1) all downstream nameservices need this config otherwise no permit will
be given thus not proxy will happen. 2) if a special *concurrent*
nameservice is specified, the sum of all configured values is smaller or
equal to the total number of router handlers; if the special *concurrent*
is not specified, the sum of all configured values must be strictly
smaller than the router handlers thus the left will be allocated to the
concurrent calls.
dfs.federation.router.fairness.acquire.timeout
1s
The maximum time to wait for a permit.
dfs.federation.router.federation.rename.bandwidth
10
Specify bandwidth per map in MB.
dfs.federation.router.federation.rename.map
10
Max number of concurrent maps to use for copy.
dfs.federation.router.federation.rename.delay
1000
Specify the delayed duration(millie seconds) when the job needs to retry.
dfs.federation.router.federation.rename.diff
0
Specify the threshold of the diff entries that used in incremental copy
stage.
dfs.federation.router.federation.rename.option
NONE
Specify the action when rename across namespaces. The option can be NONE
and DISTCP.
dfs.federation.router.federation.rename.force.close.open.file
true
Force close all open files when there is no diff in the DIFF_DISTCP stage.
dfs.federation.router.federation.rename.trash
trash
This options has 3 values: trash (move the source path to trash), delete
(delete the source path directly) and skip (skip both trash and deletion).
dfs.federation.router.observer.read.default
false
Whether observer reads are enabled. This is a default for all nameservices.
The default can be inverted for individual namespace by adding them to
dfs.federation.router.observer.read.overrides.
dfs.federation.router.observer.read.overrides
Commas separated list of namespaces for which to invert the default configuration,
dfs.federation.router.observer.read.default, for whether to enable observer reads.
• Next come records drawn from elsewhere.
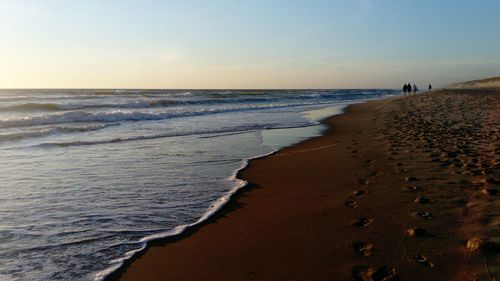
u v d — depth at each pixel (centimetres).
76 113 1830
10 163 858
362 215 473
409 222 430
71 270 365
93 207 549
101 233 455
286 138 1300
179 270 363
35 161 882
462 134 1035
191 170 796
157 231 462
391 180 615
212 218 507
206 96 5162
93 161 886
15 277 352
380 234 407
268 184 680
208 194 618
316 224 461
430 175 615
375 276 323
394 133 1200
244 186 664
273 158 931
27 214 518
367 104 3588
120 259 388
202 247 414
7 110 2247
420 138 1025
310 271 346
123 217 509
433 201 489
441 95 4147
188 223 489
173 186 666
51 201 576
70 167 818
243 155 975
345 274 335
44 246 418
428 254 350
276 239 427
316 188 627
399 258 349
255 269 358
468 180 565
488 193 491
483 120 1398
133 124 1759
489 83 9294
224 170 796
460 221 417
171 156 958
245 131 1505
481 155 728
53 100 3519
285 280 333
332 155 920
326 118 2081
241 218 504
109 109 2634
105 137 1300
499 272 306
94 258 391
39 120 1680
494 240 358
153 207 552
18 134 1254
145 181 699
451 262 331
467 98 3241
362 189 589
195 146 1124
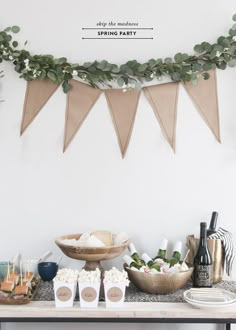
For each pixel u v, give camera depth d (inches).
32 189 81.7
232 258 78.1
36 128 81.5
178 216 82.0
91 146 81.7
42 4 81.2
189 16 81.4
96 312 62.5
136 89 79.4
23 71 78.7
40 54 81.2
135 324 81.7
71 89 81.0
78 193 81.7
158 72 79.7
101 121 81.6
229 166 82.0
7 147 81.7
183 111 81.6
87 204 81.7
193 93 81.4
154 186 81.7
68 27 81.4
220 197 81.9
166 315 62.5
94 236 74.2
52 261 81.7
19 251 81.7
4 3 81.1
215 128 81.4
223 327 81.6
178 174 81.8
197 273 72.0
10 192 81.7
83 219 81.8
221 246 75.9
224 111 81.7
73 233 81.9
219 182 82.0
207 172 82.0
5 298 65.1
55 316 62.4
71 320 62.6
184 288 73.6
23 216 81.7
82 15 81.5
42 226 81.8
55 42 81.3
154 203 81.8
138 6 81.6
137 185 81.7
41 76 79.2
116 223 81.8
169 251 81.7
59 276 64.9
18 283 69.6
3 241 81.6
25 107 81.3
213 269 75.0
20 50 80.9
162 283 68.0
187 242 78.9
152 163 81.7
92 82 80.8
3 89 81.2
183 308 64.0
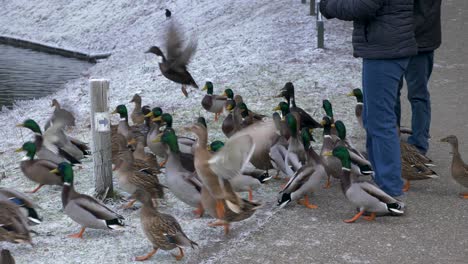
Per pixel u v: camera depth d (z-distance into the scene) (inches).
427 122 315.9
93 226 266.2
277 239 265.9
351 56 488.1
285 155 296.0
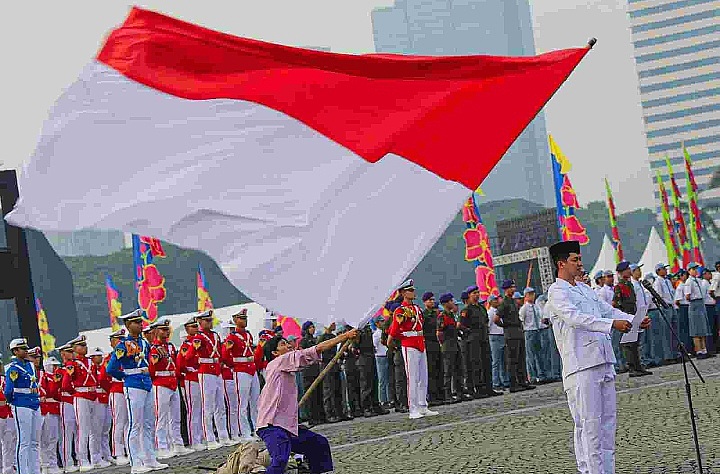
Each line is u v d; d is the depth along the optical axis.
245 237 9.67
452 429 21.09
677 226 68.62
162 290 37.16
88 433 26.17
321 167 10.03
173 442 24.75
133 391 21.83
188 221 9.51
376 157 10.12
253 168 9.84
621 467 13.62
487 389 29.36
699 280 33.88
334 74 10.48
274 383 13.19
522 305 32.75
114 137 9.50
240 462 13.11
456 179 10.21
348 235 9.89
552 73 10.66
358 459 18.09
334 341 13.03
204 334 25.58
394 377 30.52
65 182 9.27
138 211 9.35
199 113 9.85
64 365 26.47
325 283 9.72
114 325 44.56
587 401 12.38
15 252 31.31
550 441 17.19
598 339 12.43
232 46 10.28
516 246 50.88
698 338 33.25
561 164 40.41
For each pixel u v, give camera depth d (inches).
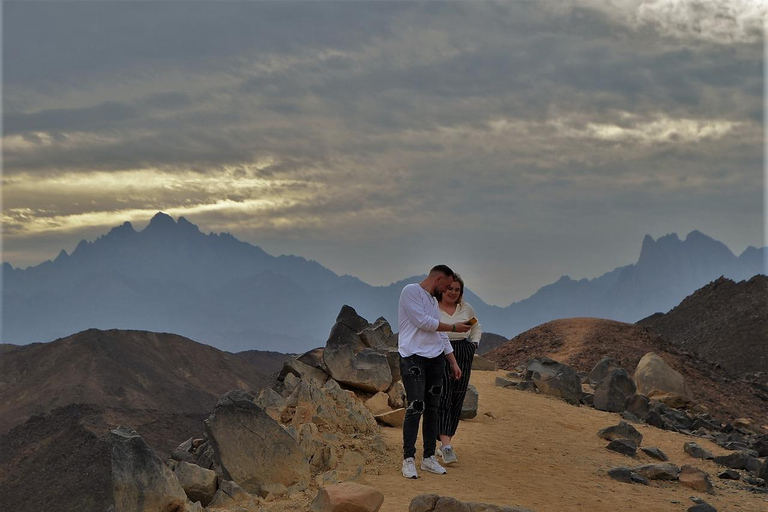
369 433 381.1
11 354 4997.5
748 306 2154.3
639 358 1081.4
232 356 5708.7
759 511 336.8
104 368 4820.4
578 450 419.8
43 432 2945.4
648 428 568.7
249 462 286.4
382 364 452.4
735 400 982.4
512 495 297.1
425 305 323.9
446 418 340.2
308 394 378.6
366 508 246.1
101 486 2440.9
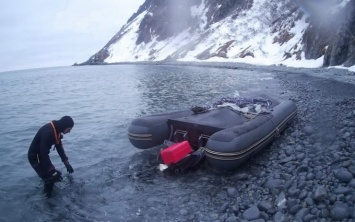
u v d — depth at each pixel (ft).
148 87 82.89
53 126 20.79
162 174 23.20
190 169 23.44
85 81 133.90
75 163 26.63
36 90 110.11
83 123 43.11
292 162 21.54
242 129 22.34
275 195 17.49
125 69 197.06
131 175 23.36
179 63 174.81
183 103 53.16
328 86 54.70
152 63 215.92
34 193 21.12
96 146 31.24
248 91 60.13
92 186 21.83
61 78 176.76
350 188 15.52
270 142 26.50
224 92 62.18
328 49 86.53
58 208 18.99
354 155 20.02
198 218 16.78
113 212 18.20
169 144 24.77
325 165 19.22
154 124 26.04
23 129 42.80
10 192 21.39
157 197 19.66
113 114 48.80
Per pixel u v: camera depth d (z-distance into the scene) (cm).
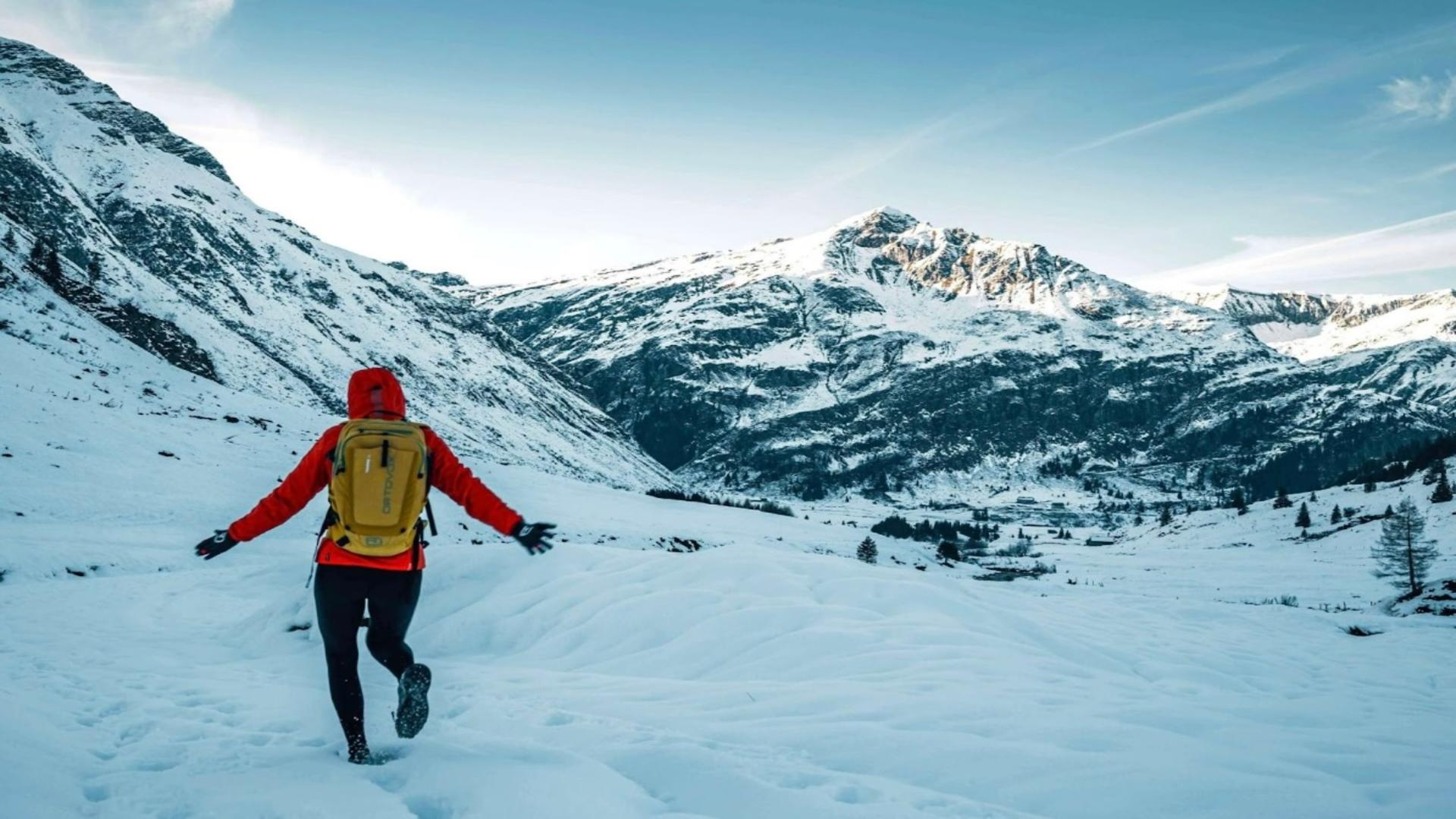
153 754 427
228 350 13762
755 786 379
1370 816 360
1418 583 6169
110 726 505
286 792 344
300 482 408
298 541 3058
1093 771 417
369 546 384
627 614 999
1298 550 11006
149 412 4472
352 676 396
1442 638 1858
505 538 3822
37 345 4925
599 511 6525
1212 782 398
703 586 1090
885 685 661
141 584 1741
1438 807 370
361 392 432
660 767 408
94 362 5194
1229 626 1852
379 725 512
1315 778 419
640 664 871
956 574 9869
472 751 418
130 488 3219
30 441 3338
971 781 414
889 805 361
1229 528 14888
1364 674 1238
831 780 400
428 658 988
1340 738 542
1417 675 1261
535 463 17912
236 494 3506
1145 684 810
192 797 341
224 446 4281
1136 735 491
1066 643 1037
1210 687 914
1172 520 18250
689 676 816
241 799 338
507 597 1140
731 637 896
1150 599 2139
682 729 521
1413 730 627
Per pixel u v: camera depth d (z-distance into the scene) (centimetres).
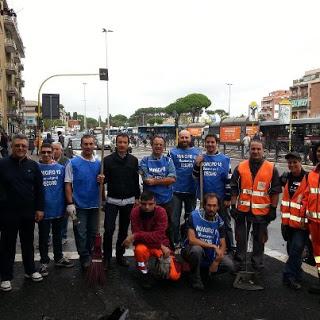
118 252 618
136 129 8350
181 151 691
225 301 495
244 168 589
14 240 522
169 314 460
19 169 520
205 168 641
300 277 546
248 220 588
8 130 5953
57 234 602
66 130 8194
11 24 5606
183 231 629
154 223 552
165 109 11506
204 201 555
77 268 605
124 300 497
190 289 532
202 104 9919
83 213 595
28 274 552
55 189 586
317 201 512
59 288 531
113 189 598
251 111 4194
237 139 3925
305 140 3092
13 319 448
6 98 5862
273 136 3853
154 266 530
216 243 552
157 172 623
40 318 450
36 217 540
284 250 707
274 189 576
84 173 591
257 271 592
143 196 542
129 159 605
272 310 471
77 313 462
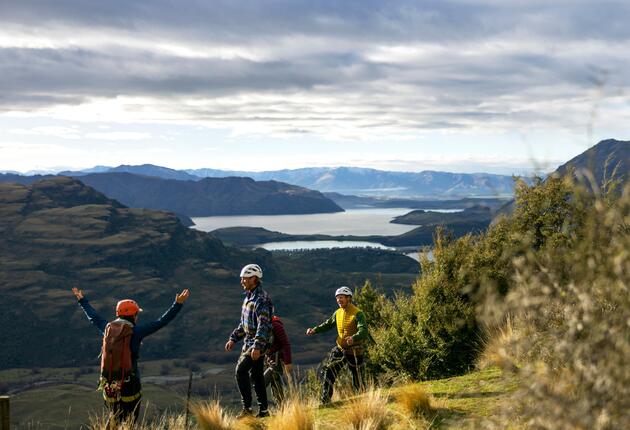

dfs.federation.router.observer.federated.state.propagation.maxsize
5
The maximum size of the federated state to send in the RPC header. Sending the federated
state removes the need to msync on every read call, but at the expense of having a larger
header. The cost tradeoff between the larger header and always msync'ing depends on the number
of namespaces in use and the latency of the msync requests.